On an episode of Lifetime’s Cellmate Secrets about Mitchell’s case, Erik Jensen, a former inmate at Clinton Correctional Facility who worked with Mitchell, said not showing up to meet Matt and Sweat probably saved Mitchell’s life.
“[Mitchell] made a lot of bad decisions…but the smartest one was not showing up there that evening,” Jensen said. “That decision saved her life, I think. [Matt and Sweat] might have used her to get down to Mexico, but I think they were gonna dump her as soon as they could. She was too emotional, she was a loose end, and she would know where they were. So put all that together and that’s a recipe for murder.”
Mitchell Is Arrested Amid a Massive Manhunt
Matt and Sweat’s escape led to a massive manhunt through the Adirondacks near the Canadian border, involving more than 1,300 officers from local, state, federal and Canadian law enforcement agencies.
“This was very much a multi-agency response and, of course, we started talking with the media right off to get the word out and explain why we had to lock down Dannemora,” says Guess. “There were roadblocks everywhere and, in some cases, people were told they couldn’t leave their homes.”
Authorities began questioning Mitchell several days after the escape when all of the prison tools had been accounted for and officials speculated that a prison employee might’ve been involved. New York State Police arrested Mitchell on June 12, 2015, and charged her with “providing material assistance” to Matt and Sweat. She was arraigned on one felony charge of promoting prison contraband and one misdemeanor charge of criminal facilitation.
“This is by far the worst mistake I have ever made in my life. I live with regret every day and will for the rest of my life,” Mitchell, who pleaded guilty, told a judge during her sentencing hearing.
At the hearing in September 2015, Mitchell was sentenced to up to seven years in prison and ordered to pay $80,000 in restitution for damages incurred during the escape. Eugene Palmer, a correction officer who was friendly with Matt, also pleaded guilty to promoting prison contraband and was sentenced to six months in jail and fined $5,375.
According to a report by the inspector general, the search for Matt and Sweat cost the state of New York approximately $23 million in law enforcement overtime alone. The state also spent $573,000 to upgrade the Clinton Correctional Facility with additional security measures and repair the damage from the prison break.
“I don’t think anybody’s a victim in this. I think every player knew exactly what they were doing, and [Mitchell] just went too far and couldn’t stop the actions that she put into place,” Jensen said.

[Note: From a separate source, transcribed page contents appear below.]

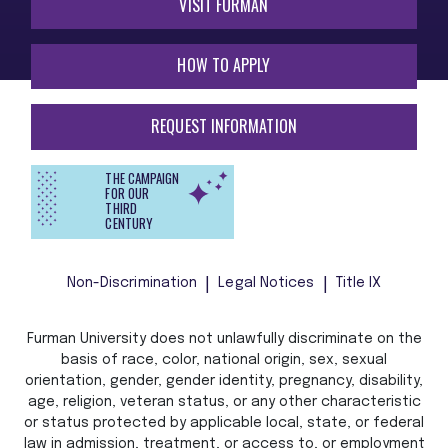
VISIT FURMAN
HOW TO APPLY
REQUEST INFORMATION
THE CAMPAIGN
FOR OUR
THIRD
CENTURY
Non-Discrimination
Legal Notices
Title IX
Furman University does not unlawfully discriminate on the
basis of race, color, national origin, sex, sexual
orientation, gender, gender identity, pregnancy, disability,
age, religion, veteran status, or any other characteristic
or status protected by applicable local, state, or federal
law in admission, treatment, or access to, or employment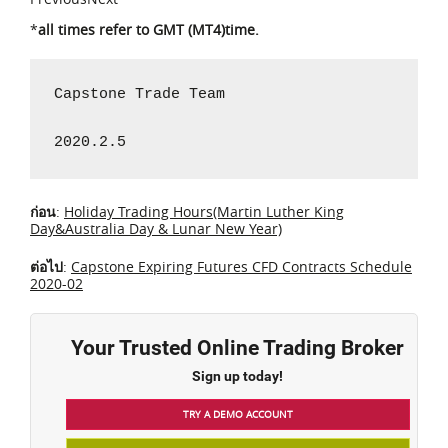
*
all times refer to GMT (MT4)time.
Capstone Trade Team

2020.2.5
ก่อน
:
Holiday Trading Hours(Martin Luther King
Day&Australia Day & Lunar New Year)
ต่อไป
:
Capstone Expiring Futures CFD Contracts Schedule
2020-02
Your Trusted Online Trading Broker
Sign up today!
TRY A DEMO ACCOUNT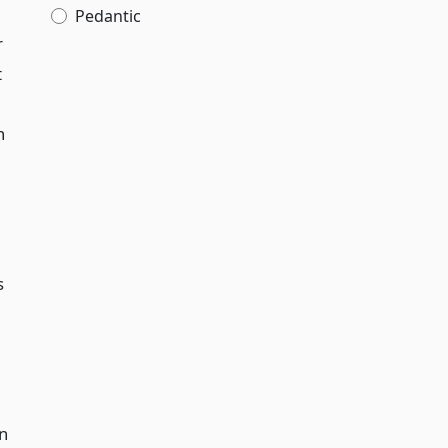
Pedantic
r
t
n
s
en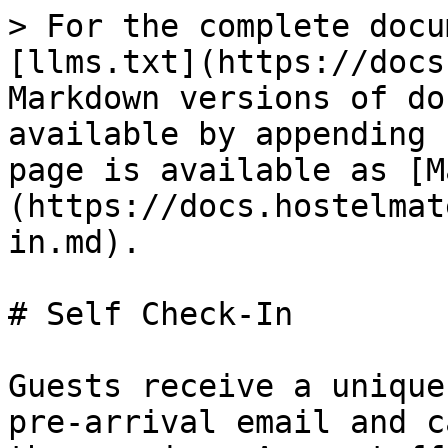
> For the complete docu
[llms.txt](https://docs
Markdown versions of do
available by appending 
page is available as [M
(https://docs.hostelmat
in.md).

# Self Check-In

Guests receive a unique
pre-arrival email and c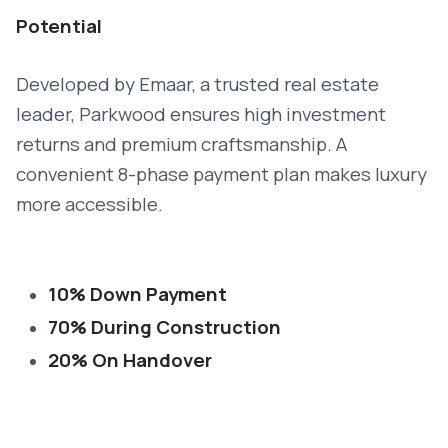
Potential
Developed by Emaar, a trusted real estate
leader, Parkwood ensures high investment
returns and premium craftsmanship. A
convenient 8-phase payment plan makes luxury
more accessible.
10% Down Payment
70% During Construction
20% On Handover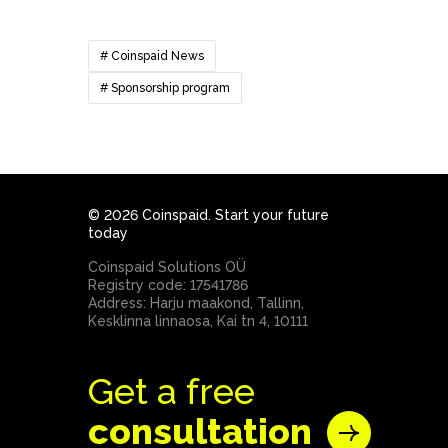
# Coinspaid News
# Sponsorship program
© 2026 Coinspaid. Start your future
today
Coinspaid Solutions OÜ
Registry code: 17541786
Address: Harju maakond, Tallinn,
Kesklinna linnaosa, Kai tn 4, 10111
Get a free
consultation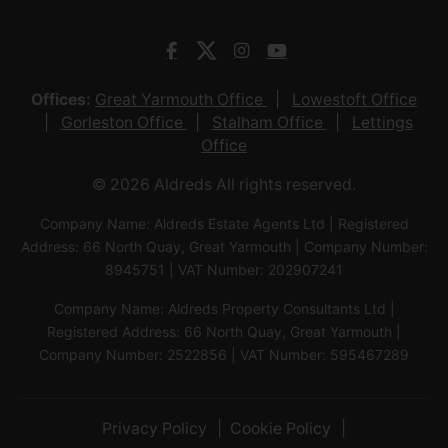
Offices:
Great Yarmouth Office
Lowestoft Office
Gorleston Office
Stalham Office
Lettings
Office
© 2026 Aldreds All rights reserved.
Company Name: Aldreds Estate Agents Ltd | Registered
Address: 66 North Quay, Great Yarmouth | Company Number:
8945751 | VAT Number: 202907241
Company Name: Aldreds Property Consultants Ltd |
Registered Address: 66 North Quay, Great Yarmouth |
Company Number: 2522856 | VAT Number: 595467289
Privacy Policy
Cookie Policy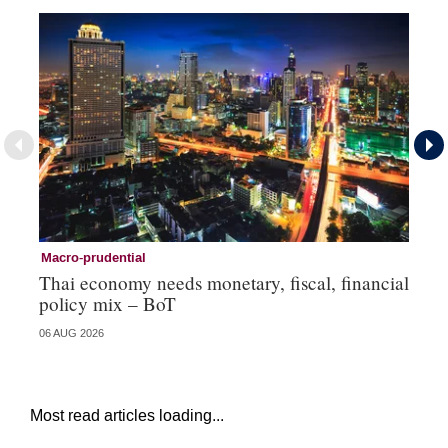
Macro-prudential
Ma
Thai economy needs monetary, fiscal, financial
As
policy mix – BoT
‘v
06 AUG 2026
24 
Most read articles loading...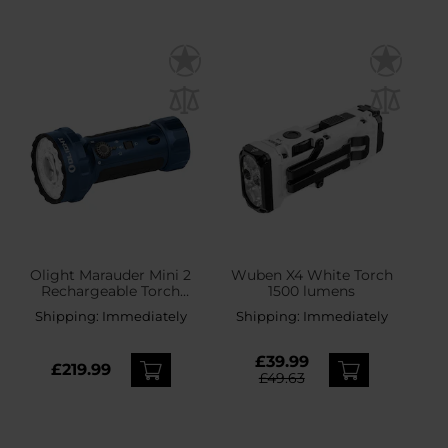
Olight Marauder Mini 2
Wuben X4 White Torch
Rechargeable Torch
1500 lumens
Midnight Blue - 10000
Shipping:
Immediately
Shipping:
Immediately
lumens, 750 m range
£39.99
£219.99
£49.63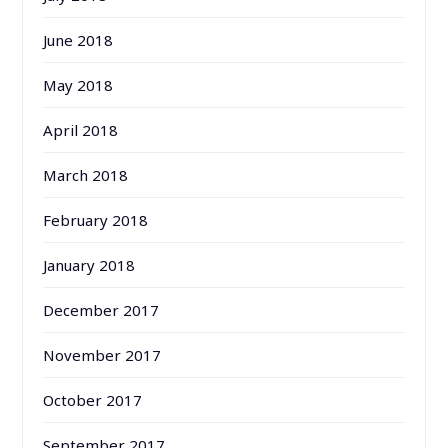
June 2018
May 2018
April 2018
March 2018
February 2018
January 2018
December 2017
November 2017
October 2017
September 2017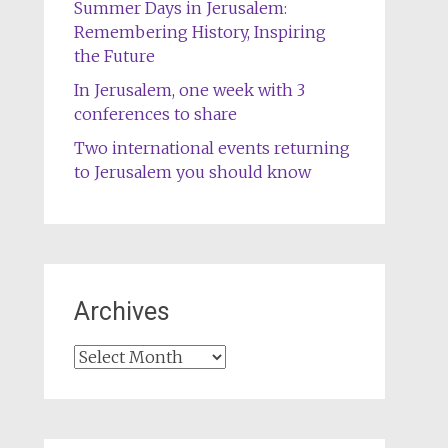
Summer Days in Jerusalem:
Remembering History, Inspiring
the Future
In Jerusalem, one week with 3
conferences to share
Two international events returning
to Jerusalem you should know
Archives
Archives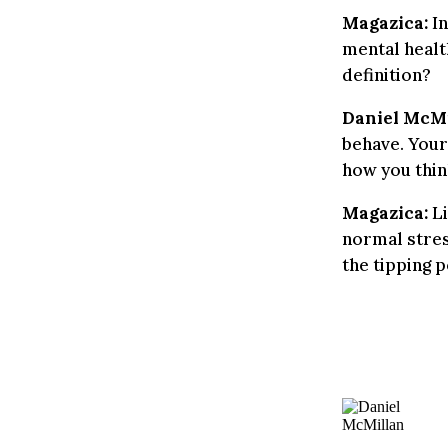
Magazica:
In
mental healt
definition?
Daniel McMi
behave. Your
how you thin
Magazica:
Li
normal stres
the tipping 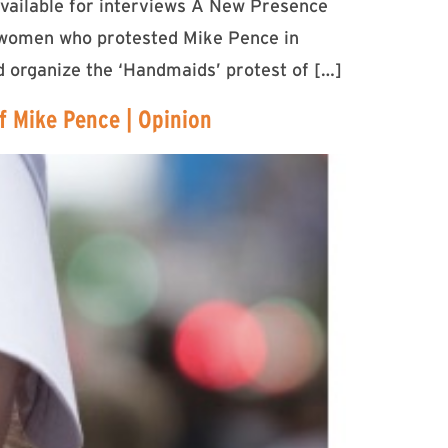
vailable for interviews A New Presence
0 women who protested Mike Pence in
d organize the ‘Handmaids’ protest of […]
f Mike Pence | Opinion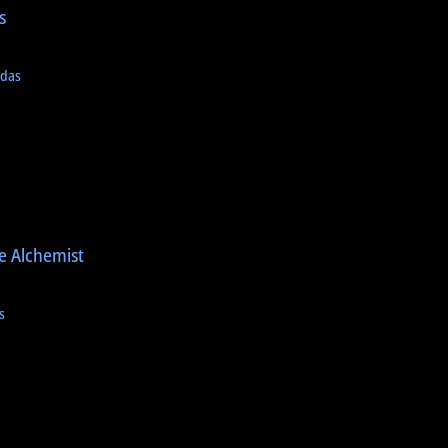
s
a
adas
e Alchemist
s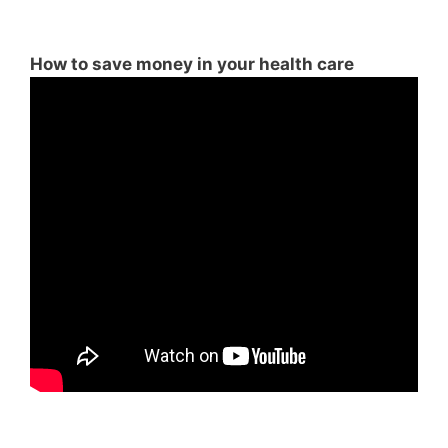
How to save money in your health care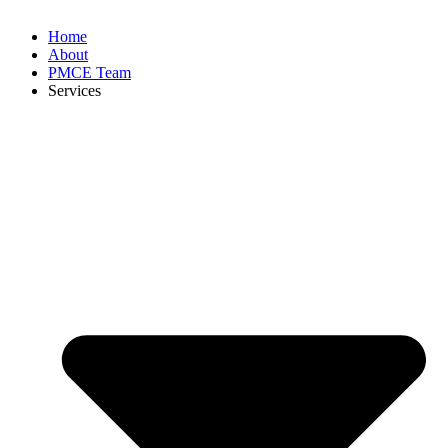
Home
About
PMCE Team
Services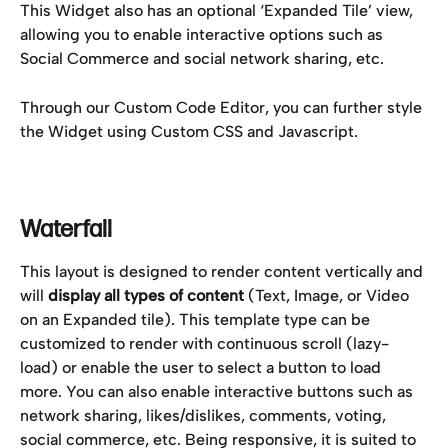
This Widget also has an optional ‘Expanded Tile’ view, 
allowing you to enable interactive options such as 
Social Commerce and social network sharing, etc.
Through our Custom Code Editor, you can further style 
the Widget using Custom CSS and Javascript.
Waterfall
This layout is designed to render content vertically and 
will 
display all types of content 
(Text, Image, or Video 
on an Expanded tile). This template type can be 
customized to render with continuous scroll (lazy-
load) or enable the user to select a button to load 
more. You can also enable interactive buttons such as 
network sharing, likes/dislikes, comments, voting, 
social commerce, etc. Being responsive, it is suited to 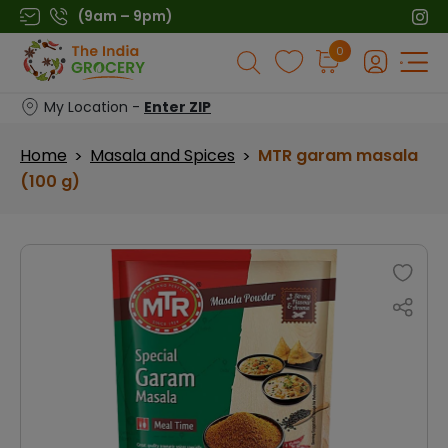
Skip
(9am – 9pm)
to
Products
0
content
search
My Location -
Enter ZIP
Home
Masala and Spices
MTR garam masala
>
>
(100 g)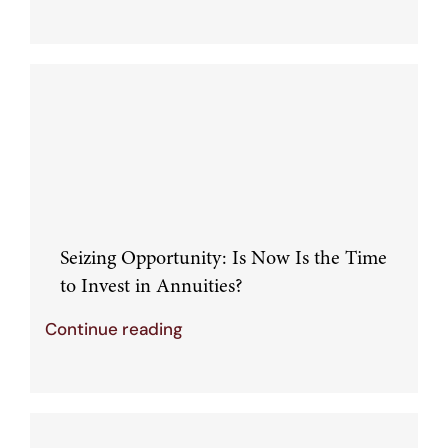
Seizing Opportunity: Is Now Is the Time
to Invest in Annuities?
Continue reading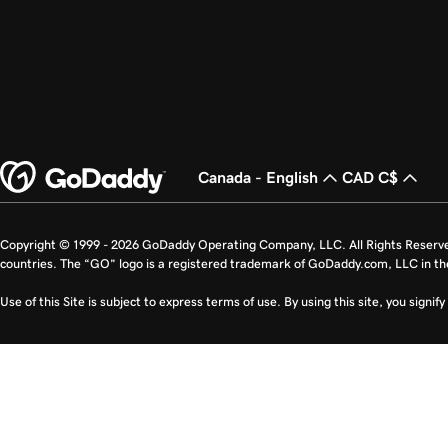
Canada - English
CAD C$
Copyright © 1999 - 2026 GoDaddy Operating Company, LLC. All Rights Reserv
countries. The “GO” logo is a registered trademark of GoDaddy.com, LLC in th
Use of this Site is subject to express terms of use. By using this site, you signi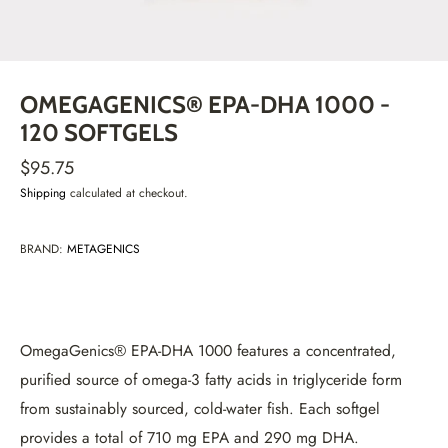
OMEGAGENICS® EPA-DHA 1000 -
120 SOFTGELS
$95.75
Shipping
calculated at checkout.
BRAND:
METAGENICS
OmegaGenics® EPA-DHA 1000 features a concentrated,
purified source of omega-3 fatty acids in triglyceride form
from sustainably sourced, cold-water fish. Each softgel
provides a total of 710 mg EPA and 290 mg DHA.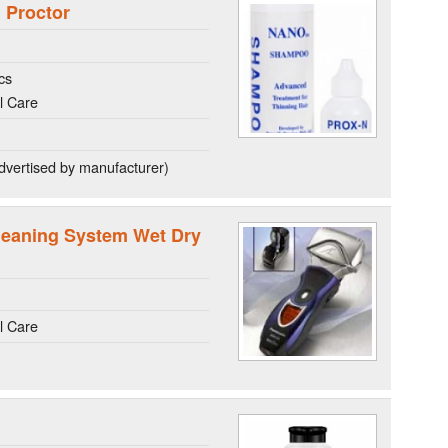
 Proctor
cs
l Care
dvertised by manufacturer)
leaning System Wet Dry
l Care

Where Is Joyce Mitchell Now?
On February 6, 2020, Mitchell was released from the Bedford Hills Correctional Facility in Westchester County, New York, to community supervision. She’ll remain in oversight until June 2022, at the home she shares with her husband, in Franklin County, near the Canadian border. (Lyle Mitchell visited his wife every other weekend throughout her sentence.)
Despite her self-professed remorse and good behavior while incarcerated, Giacalone believes Mitchell should’ve had a longer jail sentence.
“She helped release two bad individuals into the public. They would’ve done anything to stay out of prison. She’s fortunate nobody else got hurt,” he says.